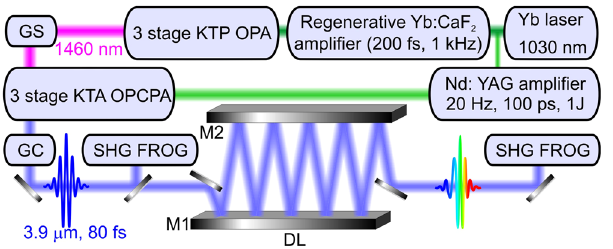
Figure 2. Experimental setup: GS, grism stretcher; GC, grating compressor; DL, 60-m propagation-path delay line; M1, M2,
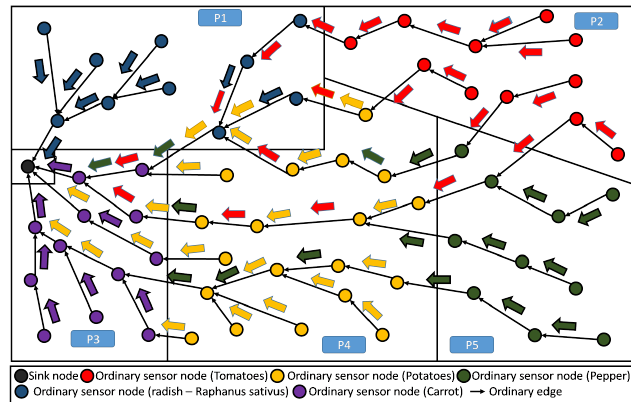
Figure 10. Standard RPL DODAG: high data heterogeneity decreasing the aggregation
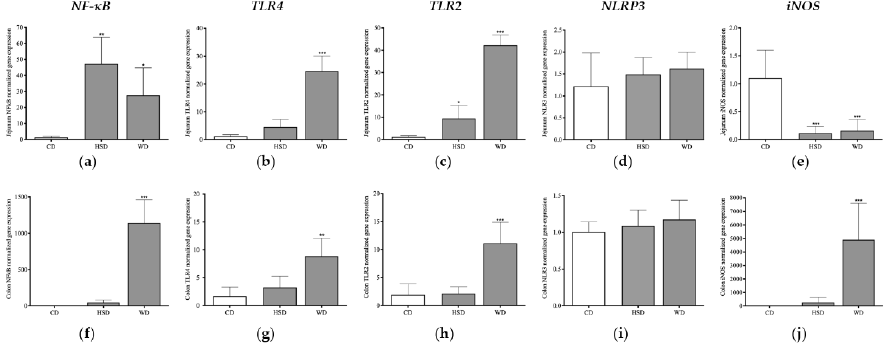
Figure 6. Graphic representation of the normalized expression levels of chow-fed diet (CD), high-sugar diet (HSD), and Western diet (WD), concerning NF-kB , TLR4 , TLR2 , NLRP3 , and iNOS genes in jejunum ( a – e ) and colon ( f – j ) samples. Expression levels were normalized against the respective 18S rRNA gene expression and then against the respective controls (CD), set as 1. Mean values ± standard deviation (SD) are plotted. *** p < 0.001, ** p < 0.01, * p < 0.05.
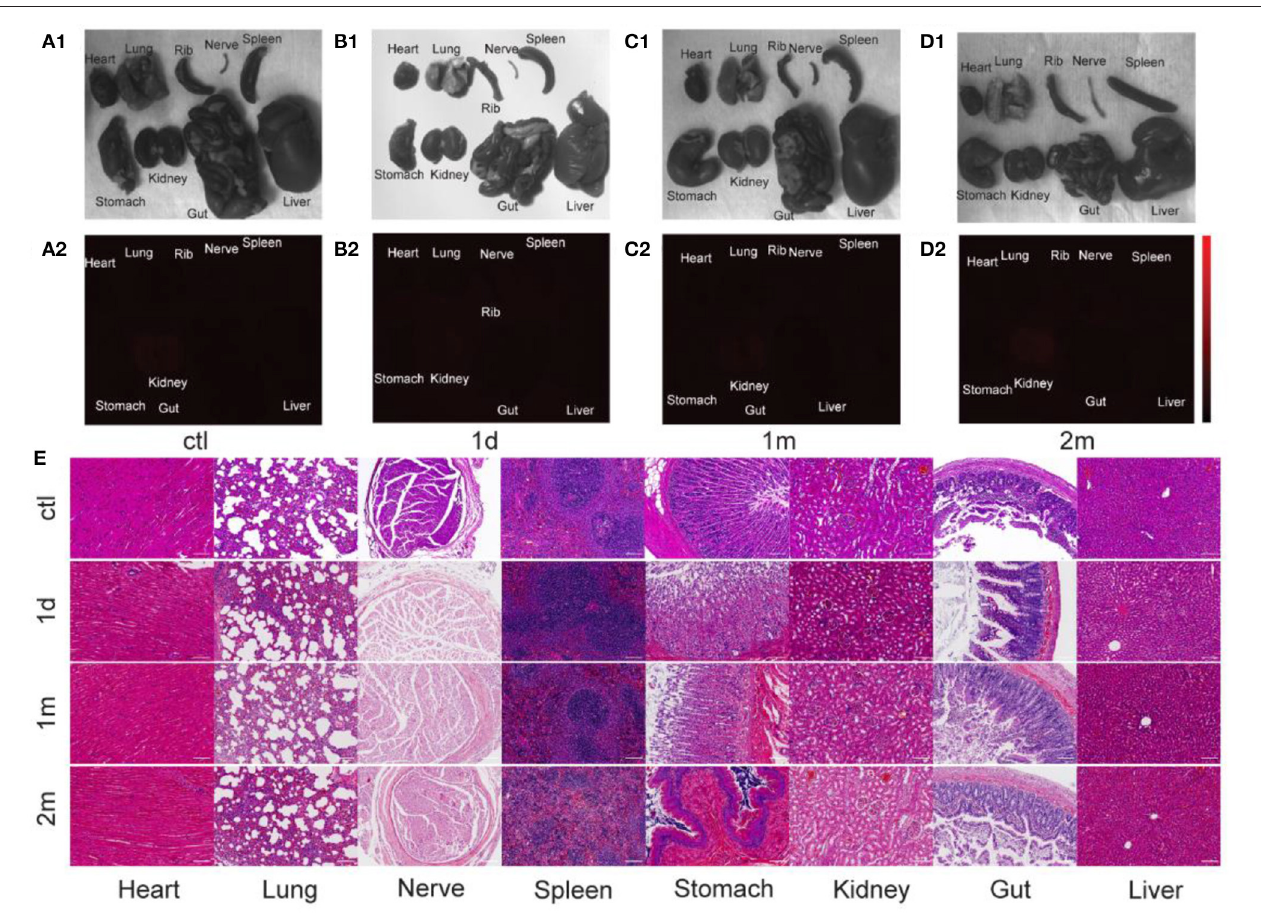
FIGURE 6 | Biosafety of PbS QDs labeled ADSCs. (A1–D1) Bright field photographs and (A2–D2) NIR-II fluorescence images of major organs harvested from the rats in the control group and experimental group at 1 d, 1m, and 2m post-injection. (E) Representative HandE staining of major organs (collected and at 1 d, 1m, and 2m post-injection) of the rats injected with PbS QDs labeled ADSCs and the control group (scale bars represent 100 µ m).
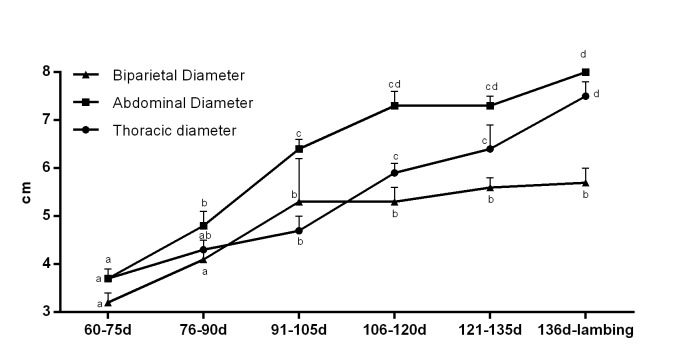
Thoracic, abdominal and biparietal diameters (cm) of ovine fetuses throughout pregnancy (n=13). a-dindicate significant differences between time (P<0.05).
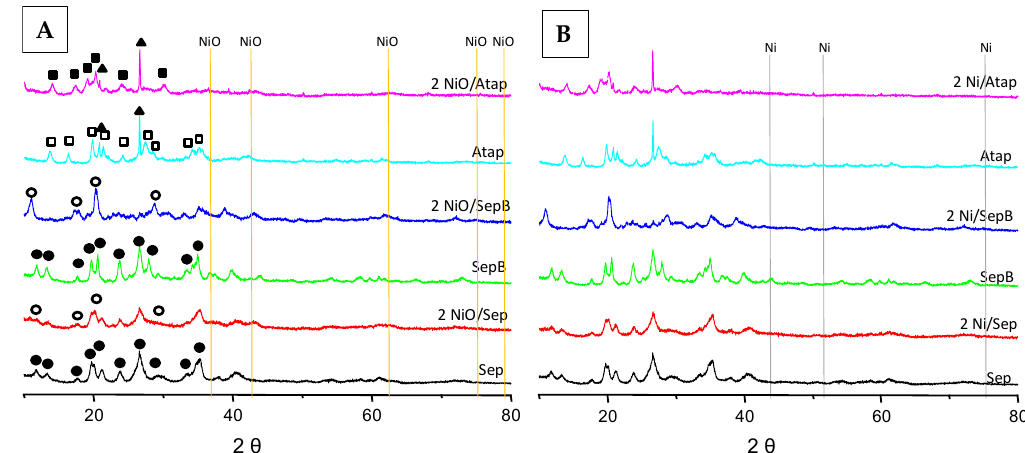
Figure 1. XRD patterns of NiO precursors ( A ) and final Ni catalysts ( B ) and the supports (Sep, SepB and Atap). Symbols: ( ● ) sepiolite, (o) sepiolite-dehydrated, ( □ ) a tt apulgite, ( ▪ ) attapulgite-dehydrated, ( ▲ ) quartz. – NiO, -- Ni.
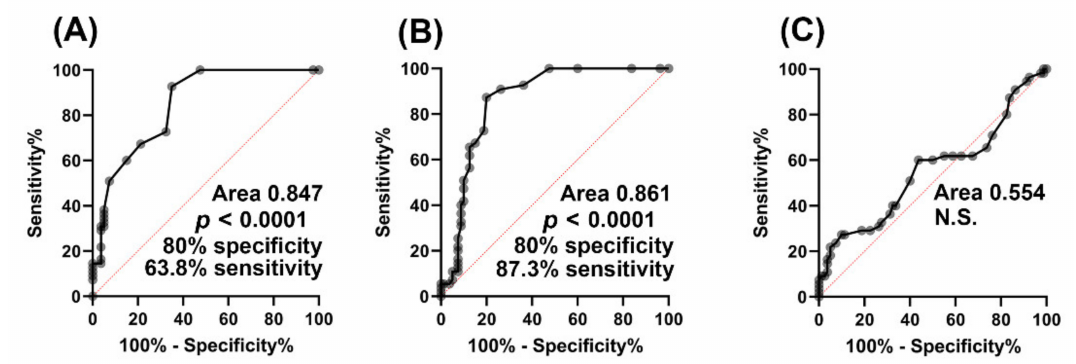
Figure 6. Receiver Operating Characteristic (ROC) curves for ( A ) plasma (2 R )-hydroxyglutaric acid (2R-HG), ( B ) plasma (2 R ,3 S )-dihydroxybutanoic acid (2,3-DHBA), and ( C ) (3 S )-methyl-2-oxovaleric acid (3M2OVA) for mutant IDH1R132 and IDH2R140 vs. WT IDH1 / 2. Both plasma 2R-HG and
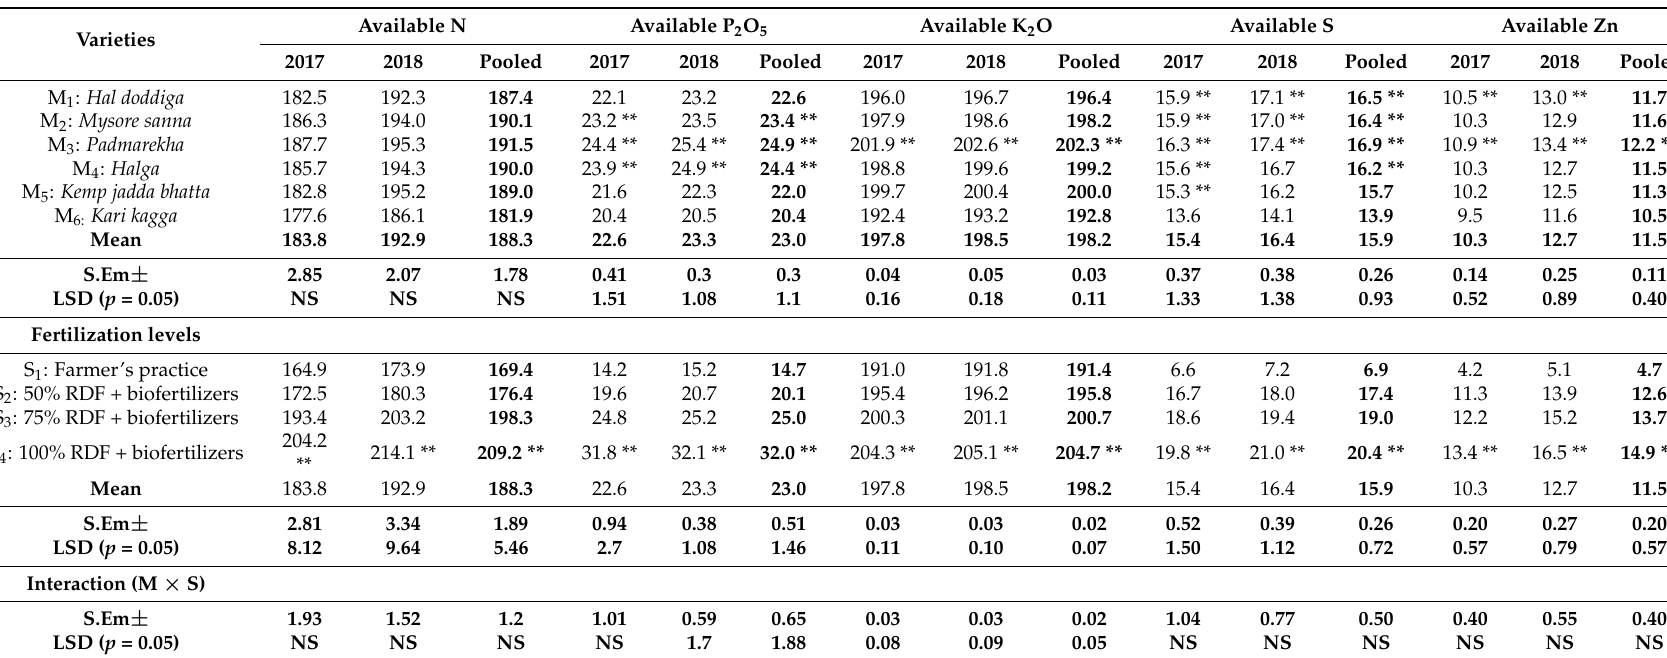
Table 4. Available N, P 2 O 5 , K 2 O (kg ha − 1 ) S and Zn (ppm) after harvest of traditional paddy landraces, as influenced by different fertilizer levels in conjunction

· · ·

▶ What to work on
Go through the material above and copy each line that has the word "high".

▶ Exercise output
Figure 10. Standard RPL DODAG: high data heterogeneity decreasing the aggregation
Figure 6. Graphic representation of the normalized expression levels of chow-fed diet (CD), high-sugar diet (HSD), and Western diet (WD), concerning NF-kB , TLR4 , TLR2 , NLRP3 , and iNOS genes in jejunum ( a – e ) and colon ( f – j ) samples. Expression levels were normalized against the respective 18S rRNA gene expression and then against the respective controls (CD), set as 1. Mean values ± standard deviation (SD) are plotted. *** p < 0.001, ** p < 0.01, * p < 0.05.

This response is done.